• **What the exercise asks**:
Repeat only the lines below from the one containing "10: (644, 38, 5.76)" through the one containing "16: (155, 81, 4.12)", inclusive, exactly as written.

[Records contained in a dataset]
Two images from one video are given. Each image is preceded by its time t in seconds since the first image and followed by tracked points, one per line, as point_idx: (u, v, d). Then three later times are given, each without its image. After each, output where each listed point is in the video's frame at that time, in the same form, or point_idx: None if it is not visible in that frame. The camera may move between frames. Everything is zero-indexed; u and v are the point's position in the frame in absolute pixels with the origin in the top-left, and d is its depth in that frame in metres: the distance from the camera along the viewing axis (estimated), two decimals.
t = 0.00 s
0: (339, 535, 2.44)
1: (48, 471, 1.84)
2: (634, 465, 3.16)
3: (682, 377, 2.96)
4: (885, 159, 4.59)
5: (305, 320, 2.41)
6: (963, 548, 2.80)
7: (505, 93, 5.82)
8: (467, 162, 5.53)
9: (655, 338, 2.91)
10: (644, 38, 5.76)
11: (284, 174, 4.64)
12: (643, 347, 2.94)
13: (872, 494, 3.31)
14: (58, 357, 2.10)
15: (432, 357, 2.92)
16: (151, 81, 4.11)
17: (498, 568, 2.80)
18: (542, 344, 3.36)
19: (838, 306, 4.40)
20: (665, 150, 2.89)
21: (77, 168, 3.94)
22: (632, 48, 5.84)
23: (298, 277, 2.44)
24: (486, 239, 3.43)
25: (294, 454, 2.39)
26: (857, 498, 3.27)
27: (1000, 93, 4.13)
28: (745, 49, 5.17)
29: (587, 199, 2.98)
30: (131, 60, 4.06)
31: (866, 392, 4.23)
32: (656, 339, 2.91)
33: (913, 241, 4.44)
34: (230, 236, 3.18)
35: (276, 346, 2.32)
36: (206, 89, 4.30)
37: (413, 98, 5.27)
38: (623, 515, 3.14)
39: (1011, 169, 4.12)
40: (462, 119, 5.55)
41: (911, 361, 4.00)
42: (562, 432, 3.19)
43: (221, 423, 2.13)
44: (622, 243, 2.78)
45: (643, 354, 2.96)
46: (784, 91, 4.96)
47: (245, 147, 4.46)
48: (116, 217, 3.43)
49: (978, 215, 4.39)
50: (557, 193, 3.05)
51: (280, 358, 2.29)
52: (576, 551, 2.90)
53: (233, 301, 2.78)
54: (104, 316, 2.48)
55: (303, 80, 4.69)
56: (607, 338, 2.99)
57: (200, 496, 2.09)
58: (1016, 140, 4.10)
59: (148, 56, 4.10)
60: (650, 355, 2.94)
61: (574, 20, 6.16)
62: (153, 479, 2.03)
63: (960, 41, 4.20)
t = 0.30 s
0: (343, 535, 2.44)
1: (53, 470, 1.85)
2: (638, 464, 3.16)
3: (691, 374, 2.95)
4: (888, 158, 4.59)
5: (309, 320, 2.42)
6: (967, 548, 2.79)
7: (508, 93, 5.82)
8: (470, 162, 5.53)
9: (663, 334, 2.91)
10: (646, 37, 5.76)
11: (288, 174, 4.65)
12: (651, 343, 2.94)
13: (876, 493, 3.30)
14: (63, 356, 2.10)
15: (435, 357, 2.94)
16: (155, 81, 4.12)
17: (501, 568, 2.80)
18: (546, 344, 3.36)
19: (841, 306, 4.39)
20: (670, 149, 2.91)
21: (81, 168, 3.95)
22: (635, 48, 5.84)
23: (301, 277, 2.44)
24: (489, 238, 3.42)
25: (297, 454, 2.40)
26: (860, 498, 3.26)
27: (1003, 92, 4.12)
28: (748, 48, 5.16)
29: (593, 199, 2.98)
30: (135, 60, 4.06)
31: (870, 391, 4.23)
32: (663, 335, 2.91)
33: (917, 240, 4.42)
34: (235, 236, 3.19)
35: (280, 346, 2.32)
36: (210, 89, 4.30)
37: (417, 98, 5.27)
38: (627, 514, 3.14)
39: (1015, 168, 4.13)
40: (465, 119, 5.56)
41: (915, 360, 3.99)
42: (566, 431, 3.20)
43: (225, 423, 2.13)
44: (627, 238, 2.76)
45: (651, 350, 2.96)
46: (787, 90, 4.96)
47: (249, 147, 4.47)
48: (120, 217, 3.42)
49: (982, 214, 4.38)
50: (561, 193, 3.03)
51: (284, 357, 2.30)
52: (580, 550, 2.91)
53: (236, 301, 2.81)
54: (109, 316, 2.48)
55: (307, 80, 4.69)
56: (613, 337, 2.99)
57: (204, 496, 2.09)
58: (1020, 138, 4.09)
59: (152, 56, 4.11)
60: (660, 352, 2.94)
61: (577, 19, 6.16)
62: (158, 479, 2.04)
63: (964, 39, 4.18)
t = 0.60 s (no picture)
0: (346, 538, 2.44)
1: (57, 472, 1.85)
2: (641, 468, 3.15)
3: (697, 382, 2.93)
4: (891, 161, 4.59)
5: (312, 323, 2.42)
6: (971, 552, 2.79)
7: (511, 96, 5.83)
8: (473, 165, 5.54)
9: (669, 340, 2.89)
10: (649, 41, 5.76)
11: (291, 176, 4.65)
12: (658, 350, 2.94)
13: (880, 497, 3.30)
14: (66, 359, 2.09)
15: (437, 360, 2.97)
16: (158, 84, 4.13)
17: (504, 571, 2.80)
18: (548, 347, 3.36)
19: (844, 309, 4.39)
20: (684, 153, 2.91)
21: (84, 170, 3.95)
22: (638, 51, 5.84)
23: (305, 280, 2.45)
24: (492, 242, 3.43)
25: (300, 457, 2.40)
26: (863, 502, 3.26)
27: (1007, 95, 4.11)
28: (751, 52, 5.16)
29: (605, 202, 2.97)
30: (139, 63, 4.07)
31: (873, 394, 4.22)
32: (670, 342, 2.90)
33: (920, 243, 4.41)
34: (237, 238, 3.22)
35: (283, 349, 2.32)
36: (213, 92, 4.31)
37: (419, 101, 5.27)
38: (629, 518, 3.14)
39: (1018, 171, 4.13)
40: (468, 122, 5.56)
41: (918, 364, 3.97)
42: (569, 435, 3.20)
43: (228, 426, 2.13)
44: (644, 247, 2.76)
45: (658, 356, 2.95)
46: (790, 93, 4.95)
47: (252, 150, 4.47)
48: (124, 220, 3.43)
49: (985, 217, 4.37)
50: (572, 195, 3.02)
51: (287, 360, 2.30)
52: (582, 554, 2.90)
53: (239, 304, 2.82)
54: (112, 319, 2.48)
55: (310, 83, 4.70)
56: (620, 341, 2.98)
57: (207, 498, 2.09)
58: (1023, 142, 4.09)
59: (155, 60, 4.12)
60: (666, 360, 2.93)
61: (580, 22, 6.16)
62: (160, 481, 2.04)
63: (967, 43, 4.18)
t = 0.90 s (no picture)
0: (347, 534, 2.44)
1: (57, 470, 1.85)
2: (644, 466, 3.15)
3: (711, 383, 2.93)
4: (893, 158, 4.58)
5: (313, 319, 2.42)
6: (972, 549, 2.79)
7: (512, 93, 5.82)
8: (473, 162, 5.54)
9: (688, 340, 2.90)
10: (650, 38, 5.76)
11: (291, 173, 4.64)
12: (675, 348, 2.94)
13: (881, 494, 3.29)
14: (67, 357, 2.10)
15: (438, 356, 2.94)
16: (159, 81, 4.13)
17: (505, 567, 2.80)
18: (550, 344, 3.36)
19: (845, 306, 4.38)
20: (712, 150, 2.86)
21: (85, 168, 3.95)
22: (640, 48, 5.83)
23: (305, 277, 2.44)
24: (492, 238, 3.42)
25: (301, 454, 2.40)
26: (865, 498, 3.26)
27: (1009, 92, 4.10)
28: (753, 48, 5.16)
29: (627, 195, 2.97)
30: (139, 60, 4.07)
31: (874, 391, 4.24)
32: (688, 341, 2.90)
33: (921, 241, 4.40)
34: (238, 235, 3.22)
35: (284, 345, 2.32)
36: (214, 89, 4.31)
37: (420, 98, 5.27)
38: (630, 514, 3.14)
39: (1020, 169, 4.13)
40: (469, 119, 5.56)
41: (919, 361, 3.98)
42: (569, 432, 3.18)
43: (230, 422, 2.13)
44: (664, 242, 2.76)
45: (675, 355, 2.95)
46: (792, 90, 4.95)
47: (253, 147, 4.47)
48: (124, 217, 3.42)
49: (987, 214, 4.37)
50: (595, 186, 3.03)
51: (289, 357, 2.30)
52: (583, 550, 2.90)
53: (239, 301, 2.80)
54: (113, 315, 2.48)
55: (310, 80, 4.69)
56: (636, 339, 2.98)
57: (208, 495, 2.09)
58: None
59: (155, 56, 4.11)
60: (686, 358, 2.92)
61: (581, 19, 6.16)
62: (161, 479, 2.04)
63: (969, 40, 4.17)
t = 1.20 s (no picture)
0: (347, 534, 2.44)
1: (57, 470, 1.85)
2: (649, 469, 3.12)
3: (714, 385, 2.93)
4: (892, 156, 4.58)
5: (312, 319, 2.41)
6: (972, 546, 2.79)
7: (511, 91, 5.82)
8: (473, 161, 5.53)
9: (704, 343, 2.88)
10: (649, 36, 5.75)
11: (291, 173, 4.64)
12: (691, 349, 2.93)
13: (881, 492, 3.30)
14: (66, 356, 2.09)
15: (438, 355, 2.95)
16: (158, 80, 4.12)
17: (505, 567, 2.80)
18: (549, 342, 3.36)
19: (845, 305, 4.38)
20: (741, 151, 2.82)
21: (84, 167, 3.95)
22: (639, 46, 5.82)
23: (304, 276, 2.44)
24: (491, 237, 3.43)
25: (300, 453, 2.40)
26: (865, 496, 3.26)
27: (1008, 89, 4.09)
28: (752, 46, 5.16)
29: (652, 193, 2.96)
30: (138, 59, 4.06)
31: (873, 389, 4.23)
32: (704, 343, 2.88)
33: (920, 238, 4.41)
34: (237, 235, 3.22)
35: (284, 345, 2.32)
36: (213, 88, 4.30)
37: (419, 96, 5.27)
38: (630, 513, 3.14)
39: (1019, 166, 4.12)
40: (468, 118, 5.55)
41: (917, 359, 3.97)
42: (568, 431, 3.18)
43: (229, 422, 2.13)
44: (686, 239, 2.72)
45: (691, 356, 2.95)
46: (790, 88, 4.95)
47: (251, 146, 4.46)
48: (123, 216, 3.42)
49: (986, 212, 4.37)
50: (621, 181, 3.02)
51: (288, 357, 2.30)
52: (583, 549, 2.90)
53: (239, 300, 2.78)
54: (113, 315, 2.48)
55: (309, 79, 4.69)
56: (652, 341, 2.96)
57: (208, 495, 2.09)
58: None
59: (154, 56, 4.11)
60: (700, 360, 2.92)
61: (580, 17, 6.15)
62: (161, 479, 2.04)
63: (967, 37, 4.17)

• **Written answer**:
10: (644, 38, 5.76)
11: (284, 174, 4.64)
12: (643, 347, 2.94)
13: (872, 494, 3.31)
14: (58, 357, 2.10)
15: (432, 357, 2.92)
16: (151, 81, 4.11)
17: (498, 568, 2.80)
18: (542, 344, 3.36)
19: (838, 306, 4.40)
20: (665, 150, 2.89)
21: (77, 168, 3.94)
22: (632, 48, 5.84)
23: (298, 277, 2.44)
24: (486, 239, 3.43)
25: (294, 454, 2.39)
26: (857, 498, 3.27)
27: (1000, 93, 4.13)
28: (745, 49, 5.17)
29: (587, 199, 2.98)
30: (131, 60, 4.06)
31: (866, 392, 4.23)
32: (656, 339, 2.91)
33: (913, 241, 4.44)
34: (230, 236, 3.18)
35: (276, 346, 2.32)
36: (206, 89, 4.30)
37: (413, 98, 5.27)
38: (623, 515, 3.14)
39: (1011, 169, 4.12)
40: (462, 119, 5.55)
41: (911, 361, 4.00)
42: (562, 432, 3.19)
43: (221, 423, 2.13)
44: (622, 243, 2.78)
45: (643, 354, 2.96)
46: (784, 91, 4.96)
47: (245, 147, 4.46)
48: (116, 217, 3.43)
49: (978, 215, 4.39)
50: (557, 193, 3.05)
51: (280, 358, 2.29)
52: (576, 551, 2.90)
53: (233, 301, 2.78)
54: (104, 316, 2.48)
55: (303, 80, 4.69)
56: (607, 338, 2.99)
57: (200, 496, 2.09)
58: (1016, 140, 4.10)
59: (148, 56, 4.10)
60: (650, 355, 2.94)
61: (574, 20, 6.16)
62: (153, 479, 2.03)
63: (960, 41, 4.20)
t = 0.30 s
0: (343, 535, 2.44)
1: (53, 470, 1.85)
2: (638, 464, 3.16)
3: (691, 374, 2.95)
4: (888, 158, 4.59)
5: (309, 320, 2.42)
6: (967, 548, 2.79)
7: (508, 93, 5.82)
8: (470, 162, 5.53)
9: (663, 334, 2.91)
10: (646, 37, 5.76)
11: (288, 174, 4.65)
12: (651, 343, 2.94)
13: (876, 493, 3.30)
14: (63, 356, 2.10)
15: (435, 357, 2.94)
16: (155, 81, 4.12)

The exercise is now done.